Based on the numbers and definition of a “recession”, we are not currently in one.  However, if you asked 100 people on the street that same question, I believe that 95 of them would believe that we are in a recession.  This is actually important because if people are uncomfortable about the state of the economy, they tend to spend less.  This Consumer Sentiment can help to fuel a recession, or even create one because as people tighten up their wallets, businesses suffer, the employees of those businesses suffer through cut pay or layoffs.  Those employees are forced to look for a job in a market where 100’s of their counterparts are looking for the same thing, leading them to spend less on discretionary spending, and so on and so on.

There is little doubt that we are in a rough economy, whether you want to label it as a recession or not.  But the question is how do we fix it when raising rates to strengthen the dollar puts another nail in the coffin of the already strugling real estate market.  At the same time, lowering rates may give a boost to the real estate market (or maybe not), but in turn, it lessens the value of the dollar even further giving oil prices nowhere to go but up.

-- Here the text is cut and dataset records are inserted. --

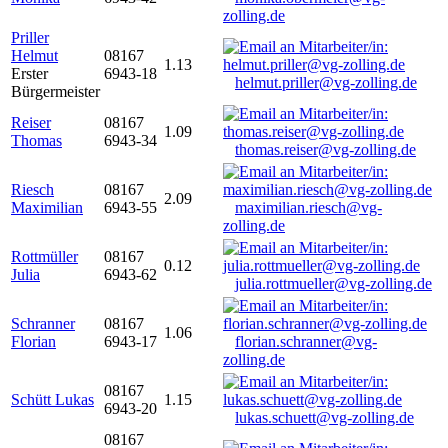
zolling.de
Priller
Helmut
08167
1.13
Erster
6943-18
helmut.priller@vg-zolling.de
Bürgermeister
Reiser
08167
1.09
Thomas
6943-34
thomas.reiser@vg-zolling.de
Riesch
08167
2.09
Maximilian
6943-55
maximilian.riesch@vg-
zolling.de
Rottmüller
08167
0.12
Julia
6943-62
julia.rottmueller@vg-zolling.de
Schranner
08167
1.06
Florian
6943-17
florian.schranner@vg-
zolling.de
08167
Schütt Lukas
1.15
6943-20
lukas.schuett@vg-zolling.de
08167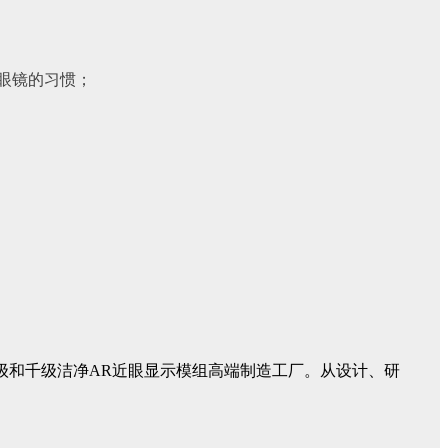
眼镜的习惯；
级和千级洁净AR近眼显示模组高端制造工厂。从设计、研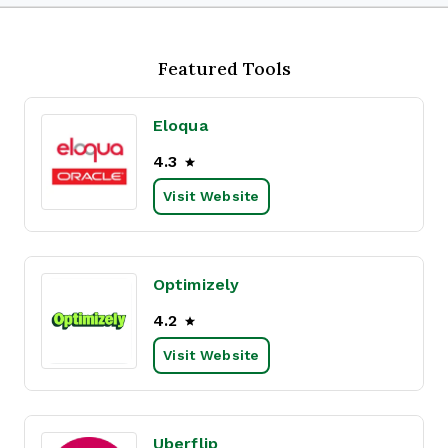
Featured Tools
Eloqua
4.3
Visit Website
Optimizely
4.2
Visit Website
Uberflip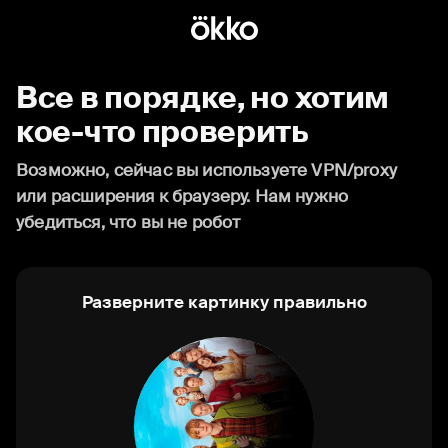
Все в порядке, но хотим
кое-что проверить
Возможно, сейчас вы используете VPN/proxy
или расширения к браузеру. Нам нужно
убедиться, что вы не робот
Разверните картинку правильно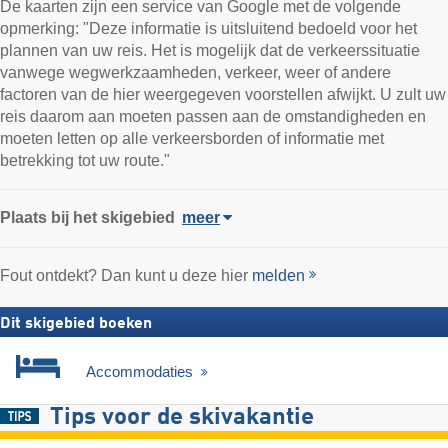
De kaarten zijn een service van Google met de volgende
opmerking: "Deze informatie is uitsluitend bedoeld voor het
plannen van uw reis. Het is mogelijk dat de verkeerssituatie
vanwege wegwerkzaamheden, verkeer, weer of andere
factoren van de hier weergegeven voorstellen afwijkt. U zult uw
reis daarom aan moeten passen aan de omstandigheden en
moeten letten op alle verkeersborden of informatie met
betrekking tot uw route."
Plaats
bij het skigebied
meer
Fout ontdekt? Dan kunt u deze hier
melden
Dit skigebied boeken
Accommodaties
Tips voor de skivakantie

These are difficult times with no easy answers, but ultimately without a stronger dollar, we are in real trouble in the global economy with the deficiency between the Euro and the Dollar, and the fact that oil prices are tied to the US Dollar.

If you have an active mortgage file, you might as well float the rate until the contents of the meeting hit the street at at 2:25 ET, then hold on to your seat if they say anything other than extreme concern about inflation.

Tuesday June 24, 2008

Dow Chemical bumps prices 25% across the board.

There are a few items in the news today that are affecting the markets.  Dow Chemical has decided to raise prices for their products by 25% across the board.  This is due in large part to the continued rise in energy costs, among other things.

Mortgage bonds are up slightly this morning as money from the stock market is filtered over to bonds on news that shipping giant UPS has issued a profit warning for the quarter.  This of course means that fewer people are shipping, and the assumption would be that fewer goods are being sold because of this warning, leading to a rush for traders to look for less volitility in bonds.

While this by itself would be good news for bonds and mortgage rates, the price of oil continues to rise and look at new highs which is bad for bonds.  Overall, the markets will very likely be flat today as everyone holds their breath to see what happens with the FED meeting beginning today, and wrapping up tomorrow at 2:15 ET.

In addition, the Consumer Confidence report for June came out at 50.4, well below expectations of 56.0.  It is not surprising that consumers are nervous, but for the report to come in 5.6 points below expectations is significant.

Monday June 23, 2008

This week’s financial forecast is uncertain.  The FOMC meets this week for 2 days beginning tomorrow and concluding with their economic recommendations to be released at 2:15 ET on Wednesday.  The markets are expecting the FED to stop its rate decreases amidst increasing inflationary pressures and the weak dollar.

The interesting and uncomfortable position policy makers are in (firmly lodged between a rock and a hard place) requires them to choose between loosening rates to try and stimulate economic activity, and tightening rates to help increase the value of the dollar and therefore decreasing the overall cost of oil (since the price of oil on the open market is based on the US Dollar).

Most analysts are expecting the FED to hold the course with no rate increase or decrease, and I tend to agree with them.  With no other significant economic reports due out in the next few days, I don’t expect mortgage bond traders to get too aggressive buying or selling.  I would expect the mortgage rates to remain relatively flat, at least until the results of the meeting after lunch on Wednesday.  Enjoy your week, and check back for the economic news that affects you in the real estate industry.